Health and care sector latest developments

Streeting and BMA to negotiate over strike action
The health secretary will meet with the BMA this week to try to avert forthcoming strike action.
While the BBC reports that the government continues to insist it cannot improve upon a 5.4 per cent pay increase, co-chairs of the BMA's resident doctors committee said they ‘look forward to constructive discussions’, hoping that there can be ‘progress that would be sufficient to support suspending the planned strike.’
Sources from DHSC have told the BBC that while Wes Streeting will not budge on salaries, he is happy to discuss improving working conditions.
Although resident doctors argue that higher salary rises are needed to ensure full pay restoration, new polling, reported by The Guardian, has shown that the public has lost sympathy for industrial action.
Only 26 per cent of people approve of strikes by resident doctors, down from 52 per cent last year. This may be linked to the 22 per cent pay increase received last year, followed by this year's 5.4 per cent rise.
The government also sees negotiations with the BMA as key to preventing a ‘contagion’ of strikes spreading across the public sector, with The Times reporting that nurses could soon follow resident doctors in taking action against what they deem to be a ‘derisory’ pay award.
It has also been reported that Royal College of Nursing (RCN) members have cautioned the government on possibly following the BMA’s footsteps, should it offer resident doctors a ‘bigger pay rise’.
The Times reports that a ballot is currently in place for the 345,000 members of the RCN to determine whether the government’s proposed pay rise of 3.6 per cent is sufficient for nurses in England, Wales and Northern Ireland. This emerges amid ministers trying to avoid ‘pay contagion’ spreading across public services.
Health and Social Care Committee session
At today’s session of the Health and Social Care Committee, witnesses included Rt Hon Wes Streeting MP, Secretary of State for Health and Social Care; Sir Jim Mackey, chief executive of NHS England; and Sally Warren, director general for the Ten-Year Health Plan at the Department of Health and Social Care.
Health secretary Wes Streeting appeared before the Health and Social Care Committee, stressing that patient empowerment is the NHS's most crucial reform while outlining his vision for systemic change through collaboration with healthcare leaders.
He addressed several key areas, including his disappointment with BMA strike, his commitment to tackling health inequalities and unconscious racism within the NHS, and confirmed that neighbourhood health services would remain NHS-led, while expressing cautious openness to private investment.
Streeting also discussed public health initiatives, announcing a new physical activity collaboration and highlighted priorities around digital transformation staffing, community care data publication, workforce flexibility improvements, and boosting childhood vaccination rates.
If colleagues would like the full transcript of the session, please get in touch via externalaffairs@nhsconfed.org
Sir Sajid Javid questioned at Covid Inquiry
Former health secretary Sir Sajid Javid faced questions in module 6 of the public inquiry into the UK government's handling of the COVID-19 pandemic.
Also appearing: Dr Jane Townson OBE (on behalf of Homecare Association), Heléna Herklots CBE (former older people’s commissioner for Wales) and Melanie Minty (on behalf of Care Forum Wales).
Module 6 of the inquiry focused on the care sector.
Watch the full inquiry on YouTube.
Trust in merger talks with social enterprise community services provider
A community trust is exploring a merger with a neighbouring social enterprise.
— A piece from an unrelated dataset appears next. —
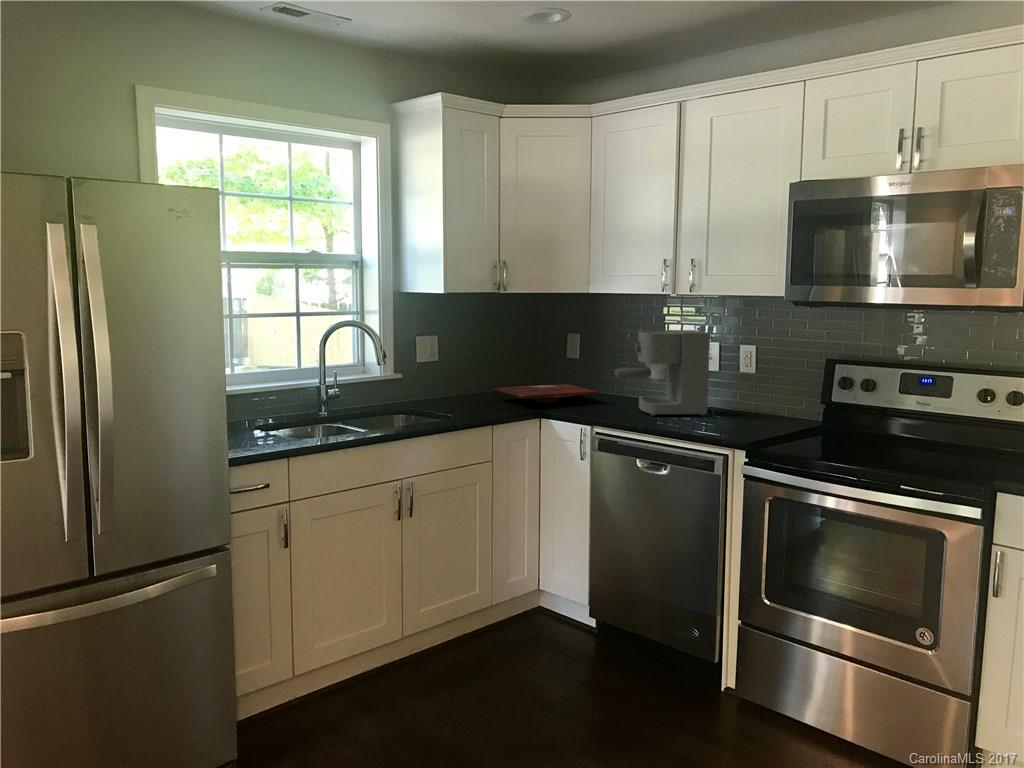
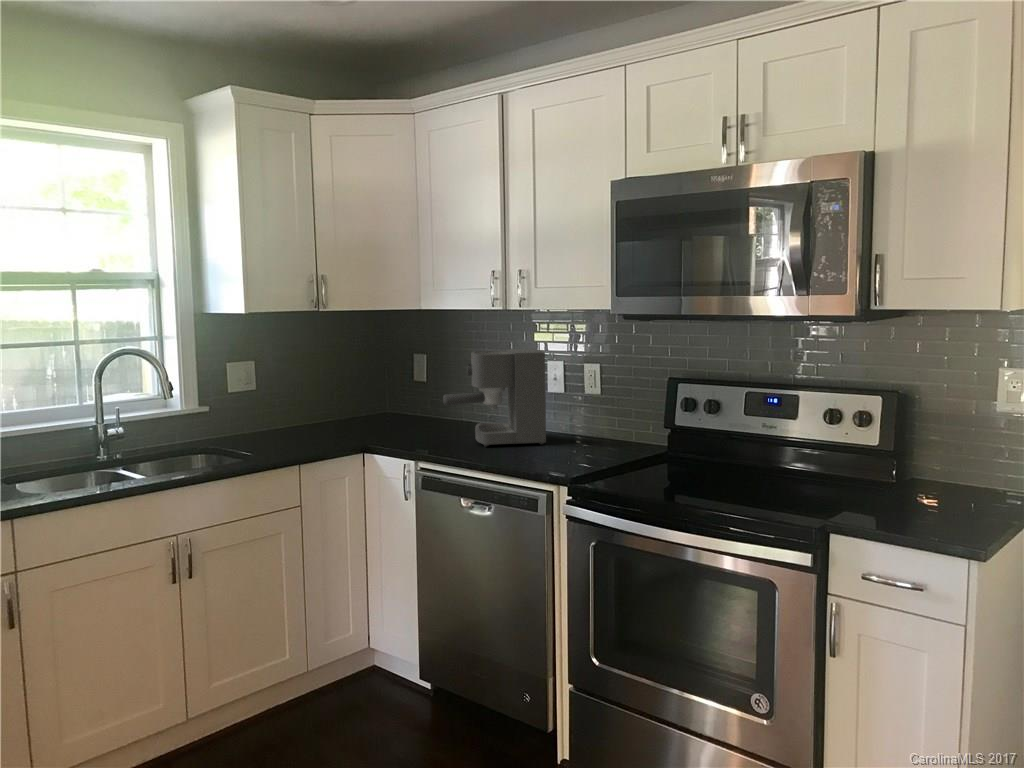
cutting board: present [496,384,599,403] -> none [322,412,436,434]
Kent Community Health Foundation Trust provides services across the county, as well as in London and East Sussex. Medway Community Healthcare (MCH) serves the north of the Kent and Medway Integrated Care System. A merger between an NHS trust and a social enterprise, while not unknown, is very rare.
KCHFT recently won a £1.8 billion contract to provide adult and children’s community health services across the Kent and Medway ICS. MCH and private provider HCRG will be the trust’s ‘delivery partners’.
The leaders of the two organisations claim they have a ‘similar vision’.
KCHFT chief executive Mairead McCormick said the merger would make ‘our services stronger and more resilient’.
She added: “It’s no secret, we have small specialist teams with recruitment and retention challenges, which make some of our services fragile, added to this the Kent and Medway system faces significant financial challenge. Together, we believe we would be better equipped to face these challenges.”
NHS rolls out at-home heart monitors
A new at-home heart monitor is being rolled out on the NHS.
The Independent reports that the monitor can be sent to patients to attach themselves, unlike more traditional devices, which require a physiologist to set up.
Consultant cardiac electrophysiologist Dr Iain Sim said use of the device allows clinicians to ‘reduce our turnaround times for reports and to get results back to patients faster.’